• **Extracted information**
————————

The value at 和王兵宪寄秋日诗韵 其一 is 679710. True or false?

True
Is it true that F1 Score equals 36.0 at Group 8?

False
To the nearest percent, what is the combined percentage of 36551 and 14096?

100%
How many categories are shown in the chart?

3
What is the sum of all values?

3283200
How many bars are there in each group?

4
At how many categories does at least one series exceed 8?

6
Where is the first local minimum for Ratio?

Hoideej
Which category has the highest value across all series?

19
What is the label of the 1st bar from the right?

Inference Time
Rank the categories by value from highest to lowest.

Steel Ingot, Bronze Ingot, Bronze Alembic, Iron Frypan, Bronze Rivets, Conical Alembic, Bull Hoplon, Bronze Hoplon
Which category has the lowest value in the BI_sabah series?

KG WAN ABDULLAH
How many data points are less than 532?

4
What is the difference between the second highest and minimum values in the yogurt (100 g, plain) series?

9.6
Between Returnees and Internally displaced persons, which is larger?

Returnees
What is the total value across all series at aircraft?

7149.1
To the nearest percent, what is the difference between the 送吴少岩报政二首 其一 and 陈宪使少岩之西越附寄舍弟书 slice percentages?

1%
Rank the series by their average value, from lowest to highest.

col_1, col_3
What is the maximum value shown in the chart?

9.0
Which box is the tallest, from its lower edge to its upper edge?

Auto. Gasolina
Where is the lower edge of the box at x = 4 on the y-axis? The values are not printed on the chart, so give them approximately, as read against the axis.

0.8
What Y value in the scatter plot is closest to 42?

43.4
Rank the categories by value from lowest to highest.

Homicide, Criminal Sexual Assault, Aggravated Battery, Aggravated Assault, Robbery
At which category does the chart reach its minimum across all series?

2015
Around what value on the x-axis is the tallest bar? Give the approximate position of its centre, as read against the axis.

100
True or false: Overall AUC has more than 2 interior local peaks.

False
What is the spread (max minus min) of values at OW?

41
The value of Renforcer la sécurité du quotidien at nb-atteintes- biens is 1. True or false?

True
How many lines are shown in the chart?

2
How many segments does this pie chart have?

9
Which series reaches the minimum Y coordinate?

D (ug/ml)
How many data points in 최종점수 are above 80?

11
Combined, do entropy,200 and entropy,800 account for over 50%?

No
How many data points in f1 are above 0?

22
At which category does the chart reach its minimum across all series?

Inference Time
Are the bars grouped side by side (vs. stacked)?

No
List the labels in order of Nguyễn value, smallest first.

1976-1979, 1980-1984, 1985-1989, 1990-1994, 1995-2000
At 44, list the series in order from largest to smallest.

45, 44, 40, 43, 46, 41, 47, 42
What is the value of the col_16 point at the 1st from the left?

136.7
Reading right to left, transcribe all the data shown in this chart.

————————

• **Job**
Extract each line of the records above that contains the string "data". Matching is case-sensitive.

• **Task answer**
How many data points are less than 532?
How many data points in 최종점수 are above 80?
How many data points in f1 are above 0?
Reading right to left, transcribe all the data shown in this chart.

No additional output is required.